Since the formats may slightly vary from one institution to another and amongst scholars and researchers depending on the regulations, courses and materials being annotated, it is imperative to ask for specific guidelines.

The bibliographic information

There are also bibliography annotations that combine all three types (MLA, APA and Chicago style). When deciding on the style for an annotated bibliography, one should consider its purpose and the instructions given. Regardless of the formatting style required, all annotated bibliography pieces need to follow the same rule: the author's last name should be the only part that is flush left, while the rest of the text requires to be indented.

The bibliographic information is written before the annotation using the suitable referencing style. The information is normally identified using a hanging indent.

Generally, though, the bibliographic information of the source (the title, author, publisher, date, etc.) is written in either MLA or APA format.

The annotations

The annotations for each source are written in paragraph form.

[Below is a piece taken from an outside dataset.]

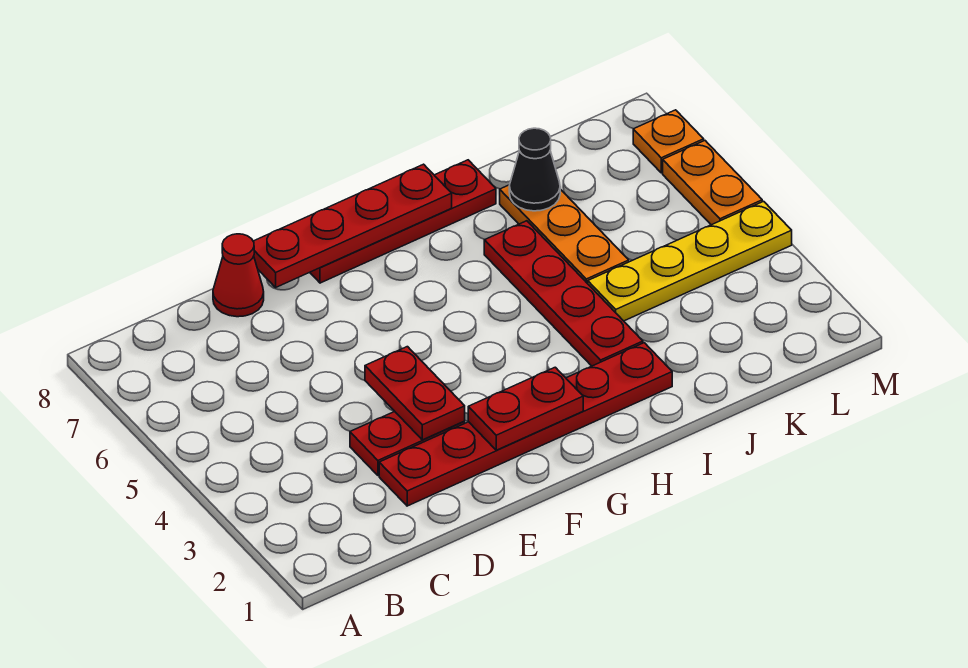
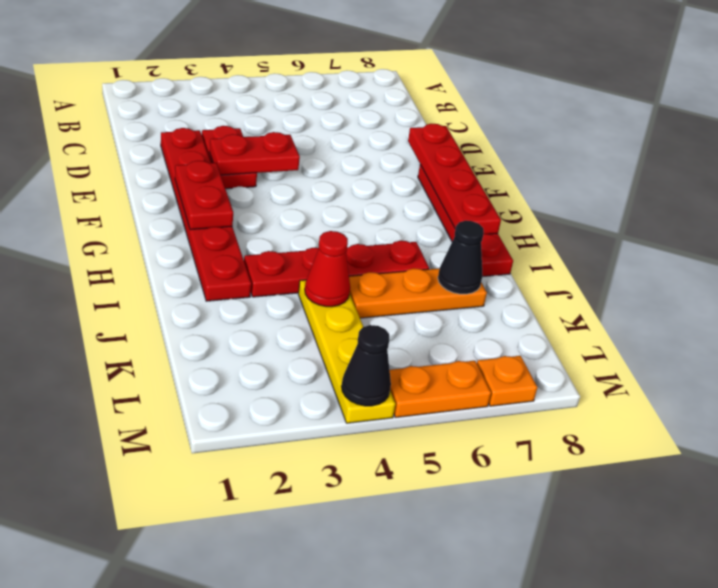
red 1x1 cone [213,234,264,317] -> red 1x1 cone moved to [305,231,350,307]
none -> black 1x1 cone [341,325,391,406]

The lengths of the annotations can vary significantly from a couple of sentences to a couple of pages.

The length of the annotation should be between 100 and 200 words.

When writing summaries of sources, the annotations may not be very long.

However, when writing an extensive analysis of each source, more space may be needed.

A few sentences of general summary followed by several sentences of how the work fits into a larger paper or project that can be useful when writing a draft.

==Writing==
Sample entry of an APA style annotated bibliography:

Murray's book offers an in-depth look at the history of libraries since ancient times. He
incorporates beautiful illustrations, quotations, and descriptions of numerous libraries
worldwide. This book states the history of the evolution of the book from era to era.
It also serves as a primary source of information for research in library history. This
is a good book that should be of interest to book lovers and librarians.